Auteur et plasticien, Philippe Cloes (1978) passe d’expositions en lectures ou performances. Entre la Belgique, la France ou encore le Portugal. Le rapport premier et animal que l’homme entretient avec lui même et son environnement interpelle sans cesse l’artiste, tant dans son travail plastique que poétique. Entre masse et individu. Un travail d’écriture partagé depuis plusieurs années sous différentes formes: performances, lectures, projets musicaux, installations, dans des revues poétiques et éditions collectives telles Matière à poésie, La bafouille incontinente, Sous l’écorce (Tétras Lyre, 2007), etc.
En 2008, paraît aux éditions Tétras Lyre Quand il ne restera que nos jambes (coll. Ouï-Lyre) avec la collaboration de Michel Barzin (photos) et Didier Laloy (accordéon diatonique).

Brièvement :

2008-2009 :

– Plusieurs lectures collectives dans le cadre du vingtième anniversaire des éditions Tétras Lyre (Bruxelles, Liège, Paris).

2008 :

septembre :

– Exposition à la galerie « Autre Dimension » à Charneux (Belgique).
– Parution aux éditions Tetras Lyre de Quand il ne restera que nos jambes. Un recueil et un CD (mise en voix accompagnée de Didier Laloy).

Mai – Octobre :
– KUKUK « changement de temps »(Belgique / Allemagne).
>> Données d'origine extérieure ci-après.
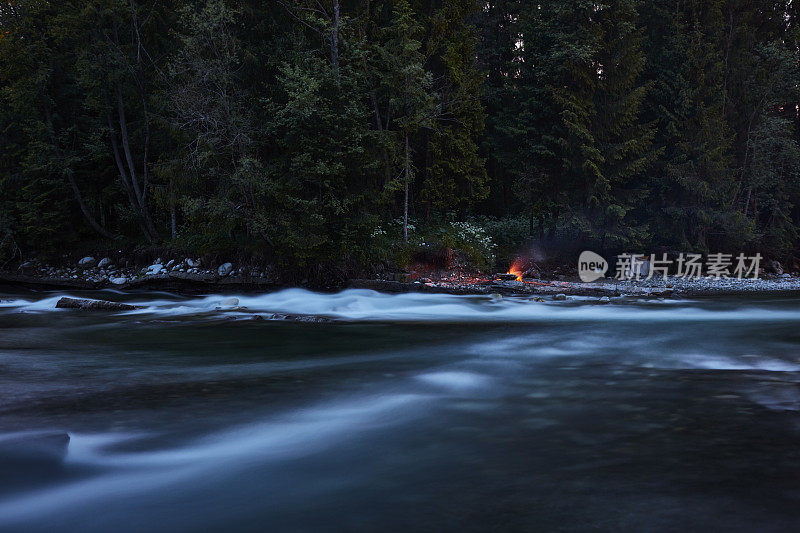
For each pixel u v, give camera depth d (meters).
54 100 27.98
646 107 30.66
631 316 14.24
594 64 26.59
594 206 27.83
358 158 21.75
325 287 22.64
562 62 26.61
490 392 5.74
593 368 7.04
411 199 28.55
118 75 26.19
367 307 17.66
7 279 25.50
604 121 27.27
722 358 7.71
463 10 25.81
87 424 4.61
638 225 30.78
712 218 29.20
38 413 4.96
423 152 27.58
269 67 23.16
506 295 20.56
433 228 26.94
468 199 27.41
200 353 8.59
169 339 10.23
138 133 28.06
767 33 33.59
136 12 27.05
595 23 26.39
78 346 9.38
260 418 4.81
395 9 23.83
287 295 21.23
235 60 21.98
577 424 4.43
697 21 29.62
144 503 3.03
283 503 2.99
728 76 31.42
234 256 24.23
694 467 3.36
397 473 3.43
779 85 30.94
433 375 6.70
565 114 26.44
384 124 26.48
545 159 28.08
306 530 2.64
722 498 2.88
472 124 26.80
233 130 21.53
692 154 29.33
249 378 6.61
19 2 26.12
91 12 25.44
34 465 3.62
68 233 28.75
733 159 30.94
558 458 3.61
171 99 23.30
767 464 3.39
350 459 3.71
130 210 28.12
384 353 8.53
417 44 22.58
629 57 26.56
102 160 29.25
Renseignements: www.kukukandergrenze.org.

2007 :

Décembre :

– « le DSM en invention » de décembre ’07 à février’08, tournée d’expositions collectives (Ludovic Demarche, Pascale Barret, Vincent Beekman…) à Bruxelles (B), Leuze-en-Hainaut (B) et liège (B).
– Collaboration (écriture-lecture) avec Sophie Halin (danse contemporaine).

Novembre :

– Dans le cadre de « Y’a pas d’lez’Arts »,exposition individuelle au Centre Culturel de Amay (Belgique).
– A partir de cette période, début d’une serie d’expositions itinérantes (principalement en région bruxelloise et en Flandre) par le biais de l’agence « Little Van Gogh s.a. ». Trois séries de dix toiles chacune sont visibles en permanence sur le site www.littlevangogh.com).

Septembre :

– « Au tour de Jacques Izoard », édition collective avec notamment : Dominique Massaut, Jaques Mercier, Timotéo Sergoï, Robert Schaus, Selçuk Mutlu, Karel Logist, Caroline Lamarche, Hilde Keteleer, Paul de Troy, Jan Baetens…

Avril :

– Lectures avec plusieurs auteurs francophones et neerlandophones dans le cadre du festival « Passa Porta » à Bruxelles.

2006 :

Octobre :

– Paris 9ème (France), expo à la galerie « Delta ».
– Présentation de « EGOïSTE! » (electro-acoustique-video lectureinstallation) lors du festival « Enfanfare » (Liège). Proposé au public à cette occasion avec Didier Laloy (accordéon diatonique) et Miguel Ortiz (guitare électrique).

Juillet :

– Première de « EGOïSTE! » (son-video-lecture-installation), présenté lors du 60ème « Festival d’Avignon » et du 20ème anniversaire du « Centre Européen de la Poésie d’Avignon ».

Mai :

– « Rood is niet groen » au Cultuur Centrum Villa Basta, Houthalen Helchteren (Belgique).

2005 :

Octobre :

– Durant tout le mois, « Les avisés » (installation-son-video) est présentée au « Centre Européen de la Poésie d’Avignon », dans le cadre du onzième « Parcours d’art ».
– Paris 9ème, expo à la galerie « Delta ».

Juillet :

– Exposition collective à Vinon-sur-Verdon (13) (France) avec Phil Billen, Dominique Filée, Sylvie Derumier.

2004 :

Octobre et novembre :

– Participation dans le cadre de « Exposiçoa internacional de artes plasticas », Vendas Novas (Portugal).
– Participation au neuvième « Salon des Arts de Laudun – L’ardoise » à Avignon.

Août :

– Exposition dans le cadre des événements “Art in progress” à Gent.

Mars :

– Exposition collective en soutien avec l’association « Le monde selon les femmes, 10 ans » au centre Flagey de Bruxelles.
– Participation à l’événement “Ithaka’12 re-framed 2004” organisé à Leuven (Belgique).

2003 :

– Après un passage devant plusieurs jurys dans le cadre de « Année 2003, Simenon aux pays de Liège », participation à une exposition collective au Théâtre du Trianon, Pavillon de Flore, à Liège. Cette même exposition se déplacera partiellement à l’hôtel « Sofitel » de Versailles (France) durant tout le mois de juillet 2003. Le travail présenté sera repris lors des deux manifestations ainsi que dans l’édition 2003 d’un calendrier édité par les éditions de l’Union Culturelle Wallonne à cette occasion.
– Parution d’un calendrier individuel pour l’année 2003 (6 pages) à la demande d’une société privée. Distribué dans le Benelux et en France.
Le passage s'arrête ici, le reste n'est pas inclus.